When making ice cream at home the resulting ice cream won't be as easy to scoop as store-bought ice cream. That's because there isn't as much air incorporated into the mixture, and it's free of all the stabilizers and additives. That being said it's just as creamy and delicious.
Before serving let the ice cream sit outside for 10-15 minutes. This allows the ice cream to soften up just enough to scoop and serve.

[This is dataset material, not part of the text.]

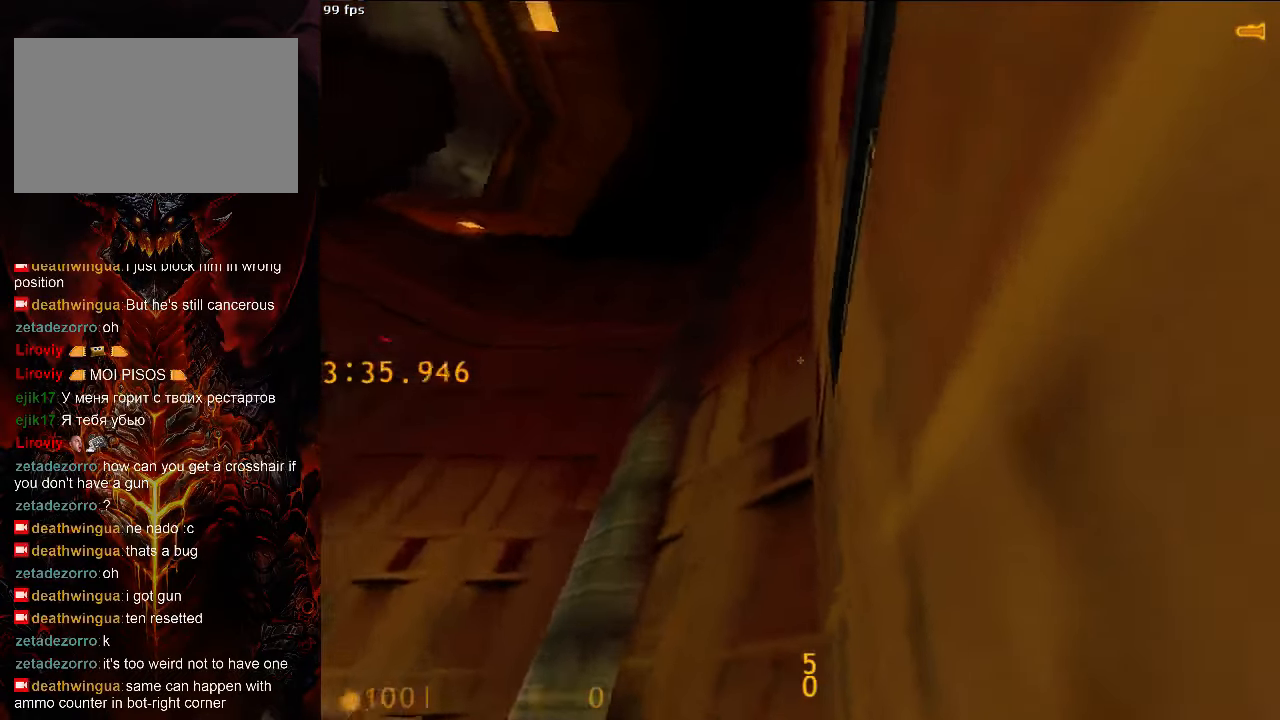
{"keys": [], "mouse": [], "events": [[63, "ctrl", "down"], [125, "ctrl", "up"], [271, "ctrl", "down"], [375, "ctrl", "up"]]}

Make sure to consume the ice cream within two weeks of making it. Home-made ice cream doesn't last as long, but I doubt it would last that long anyway!
Let's Get Baking
If you love biscoff this homemade ice cream will be perfection. The fact that it comes together in less than 15 minutes and only uses 3 ingredients will get you making this over and over again.
If you liked this recipe make sure to leave me a comment and rating down below, I would love to know how you went.

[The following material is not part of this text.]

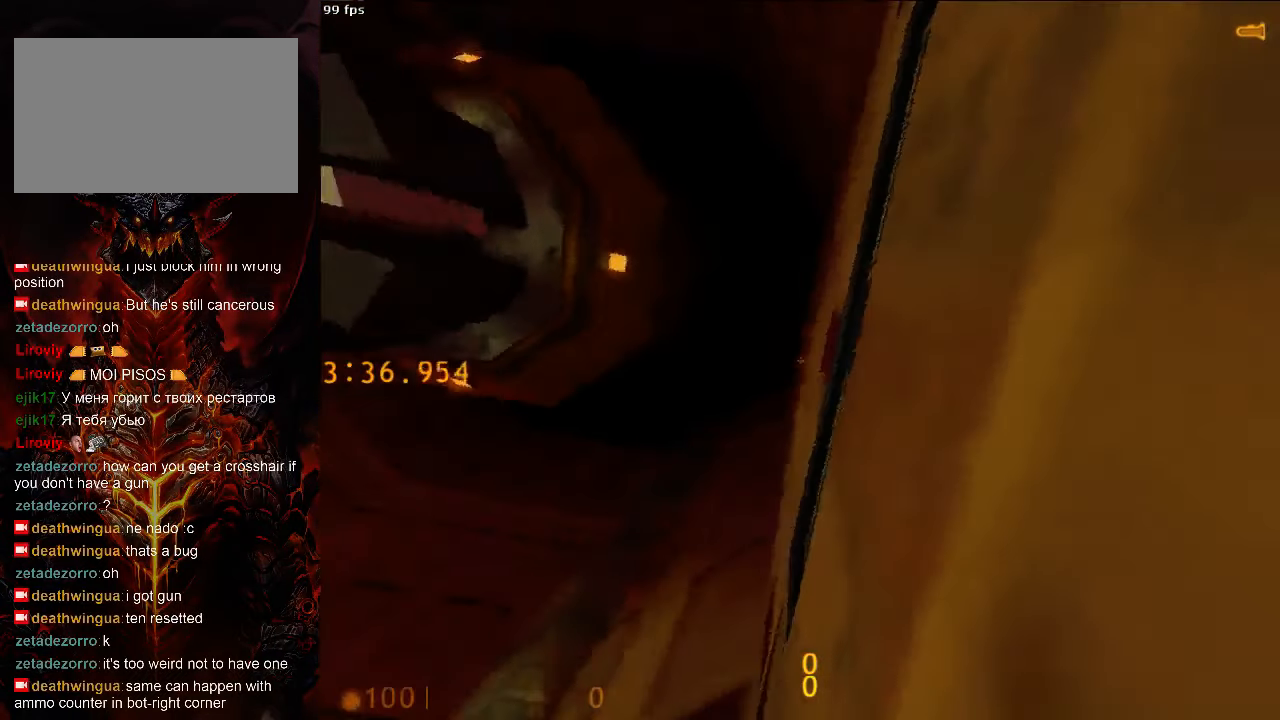
{"keys": [], "mouse": [], "events": [[83, "ctrl", "up"]]}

Also, don't forget to tag me on Instagram @catherine.desserts and hashtag #cattycakes so I can see and share your desserts. Follow me on Facebook, Pinterest, Youtube, and TikTok for more of my baking creations and updates! Until next time... happy caking!Print
No-Churn Biscoff Ice Cream Recipe
This three-ingredient no-churn biscoff ice-cream is delicious, creamy and so easy to make! If you're a fan of biscoff you have to try this, you won't regret it. All you need is cream, condensed milk and biscoff spread!
- Prep Time: 15 minutes
- Total Time: 15 minutes
- Yield: 5-6 scoops 1x
- Category: Ice Cream
- Method: Easy
- Cuisine: American
- 600ml Heavy/Thickened cream ( 2 ½ cup)
- 240g Condensed milk (1 cup)
- 200g Biscoff spread (1 cup)
- Biscoff biscuits, crushed to mix in
- Biscoff spread, melted to swirl
- Combine cream, condensed milk, and biscoff spread in the bowl of a stand mixer fitted with a whisk attachment or a large bowl with an electric whisk
- Whisk until medium-stiff peaks
- Pour into an airtight container
- Cover and place in the freezer for a minimum of 6 hours
- Set outside for 15 minutes before scooping
- Drizzle with more melted biscoff to serve if desired
Keywords: biscoff, speculoos, speculaas, lotus, ice cream, no churn
Tried this and my ice cream has been in the freezer for about 5 hours but it isn’t freezing. The softness is of a room temperature butter
Hi J, The texture shouldn't be too firm, but firm enough to scoop as ice cream. I hope it firmed up a little more overnight!